Der Eigentümer der Italcementi-Gruppe brachte neues Geld ins Unternehmen. Unter seiner Führung lag der Fokus auf der Konsolidierung des Unternehmens. Der teure Motorsport trat vorübergehend in den Hintergrund. Dafür definierte die Marke mit dem von Professor Antonio Fessia konstruierten Lancia Flaminia die Oberklasse neu. Dazu initiierte Carlo Pesenti die Entwicklung der kleineren Modelle Fulvia und Flavia. Für sie entstand 1960 mit dem Lancia-Werk in Chivasso sogar eine neue Fabrik. Doch größere Erfolge verhinderten, dass die Modelle von Lancia sündhaft teuer waren. „Die Zeit“ sah in der Wahl eines Lancias den Ausdruck eines „großbürgerlichen Geltungsdranges“.

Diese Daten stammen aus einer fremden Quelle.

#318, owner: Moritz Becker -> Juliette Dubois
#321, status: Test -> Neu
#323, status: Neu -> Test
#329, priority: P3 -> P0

1969 übernahm FIAT die Marke Lancia!

Carlo Pesenti erkannte, dass Lancia ein Fass ohne Boden war, und suchte einen Käufer. Daimler-Benz soll Interesse an der Marke bekundet haben. Mit BMW – vor knapp einem Jahrzehnt selbst noch ein Übernahmekandidat – gab es konkrete Übernahmegespräche. Doch Pesenti hatte Mitte der 1960er-Jahre etwas mehr als ein Drittel der Aktien von Lancia dem Vatikan verkauft. Die kirchlichen Vermögensverwalter waren nicht bereit, ihre Beteiligung abzuschreiben. BMW bot in ihren Augen nicht genug. Die Gespräche scheiterten, und in der Zwischenzeit häufte Lancia weiter Schulden an. So kam es zu einer italienischen Lösung: Giovanni Agnelli übernahm mit FIAT 1969 Lancia.

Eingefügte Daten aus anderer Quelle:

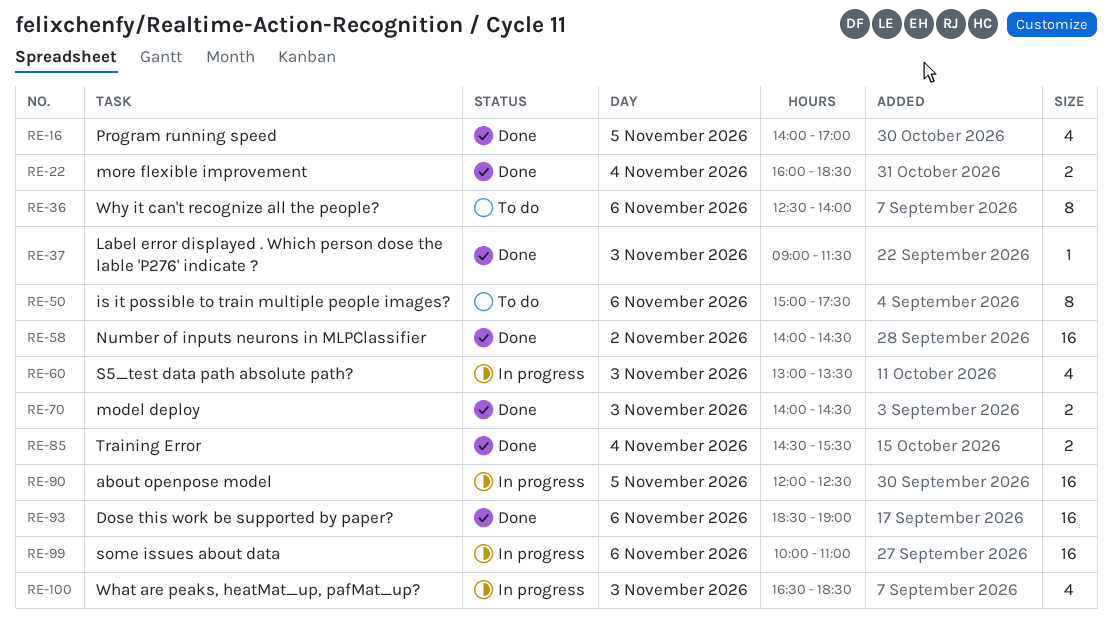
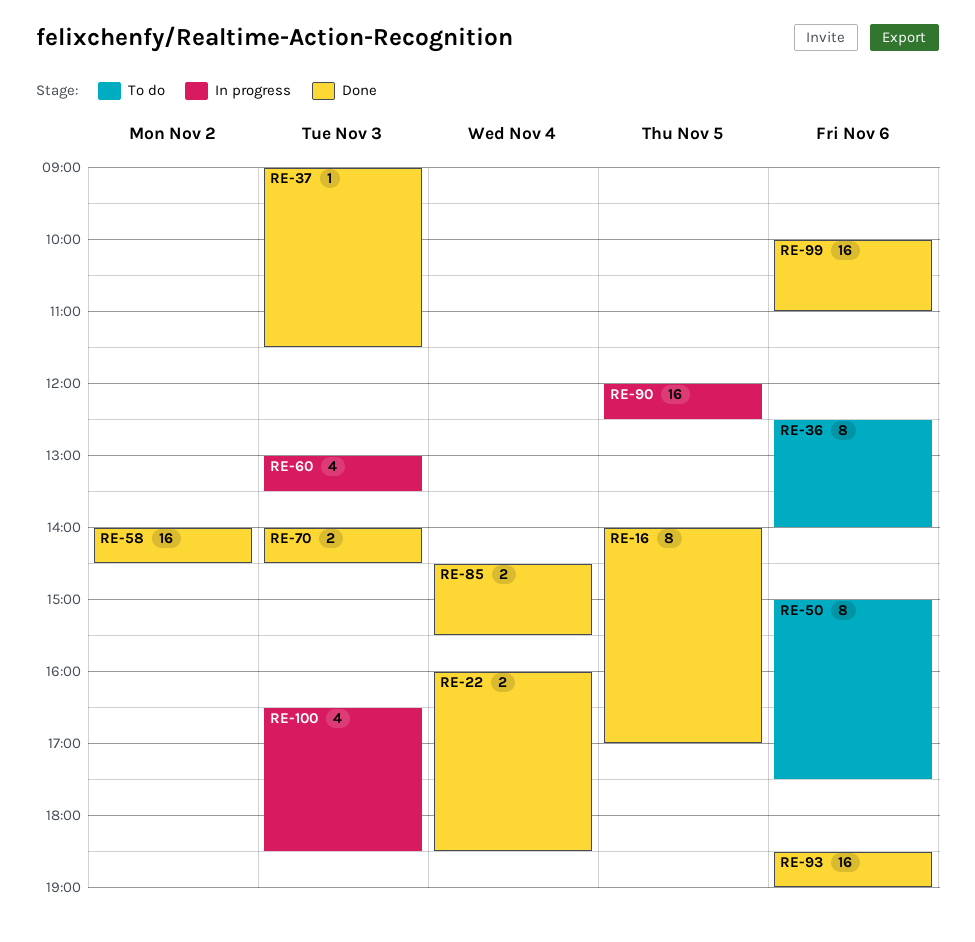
RE-16, estimate: 4 -> 8
RE-99, status: In progress -> Done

Schnittzeichung des Lancia Y10

FIAT war beim Bau des Lancia Y10 eine wirtschaftliche Fertigung wichtig. Deshalb debütierten mit dem kleinen Lancia auch die von Robotern montierten neuen FIAT-Motoren. (Foto: Stellantis / Lancia)

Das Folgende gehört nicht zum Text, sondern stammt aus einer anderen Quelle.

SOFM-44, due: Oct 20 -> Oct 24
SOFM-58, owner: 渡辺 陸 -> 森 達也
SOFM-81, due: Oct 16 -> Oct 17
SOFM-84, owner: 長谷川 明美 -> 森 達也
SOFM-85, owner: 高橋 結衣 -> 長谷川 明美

Als erste Amtshandlung reduzierte FIAT die Preise aller Lancia-Modelle, um den Absatz zu beflügeln. Es folgte für Lancia eine Ära voller Kontraste. Dem ikonischen Design, den technischen Innovationen und dem Comeback im Motorsport stand die schrittweise Eingliederung in den FIAT-Konzern gegenüber. Mit dem Lancia Beta kombinierte die Marke in der Mittelklasse fortschrittliche Technik und gehobenen Komfort. Der keilförmige Lancia Stratos sorgte für Aufsehen und neue Motorsporterfolge. Dreimal gewann Lancia – beflügelt vom Ferrari-V6-Motor – mit dem von Bertone gestalteten Sportwagen die Rallye-WM.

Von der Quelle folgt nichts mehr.